▶ _Dataset records_
----------------

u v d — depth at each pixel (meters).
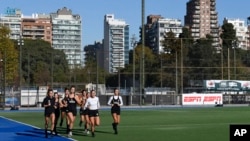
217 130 30.95
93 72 112.38
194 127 33.66
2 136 27.30
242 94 86.69
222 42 120.31
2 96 72.75
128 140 24.80
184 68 99.00
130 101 79.38
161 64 100.31
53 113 26.73
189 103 80.69
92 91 26.72
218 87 94.50
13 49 113.12
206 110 62.38
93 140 24.80
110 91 99.88
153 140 24.86
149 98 81.38
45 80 128.62
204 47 103.62
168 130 31.08
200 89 92.75
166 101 81.81
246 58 105.56
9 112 59.97
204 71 100.12
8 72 110.56
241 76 101.56
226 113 53.84
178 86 96.75
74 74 108.62
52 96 26.88
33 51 138.38
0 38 112.88
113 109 28.09
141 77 76.88
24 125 36.09
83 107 28.39
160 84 98.94
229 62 100.38
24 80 132.50
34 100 76.81
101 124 36.81
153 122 39.12
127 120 41.72
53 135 27.36
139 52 133.25
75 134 28.11
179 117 46.06
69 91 27.00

----------------

Write out, word for word, every line from the one containing "168 130 31.08" through the last line of the records above.

168 130 31.08
200 89 92.75
166 101 81.81
246 58 105.56
9 112 59.97
204 71 100.12
8 72 110.56
241 76 101.56
226 113 53.84
178 86 96.75
74 74 108.62
52 96 26.88
33 51 138.38
0 38 112.88
113 109 28.09
141 77 76.88
24 125 36.09
83 107 28.39
160 84 98.94
229 62 100.38
24 80 132.50
34 100 76.81
101 124 36.81
153 122 39.12
127 120 41.72
53 135 27.36
139 52 133.25
75 134 28.11
179 117 46.06
69 91 27.00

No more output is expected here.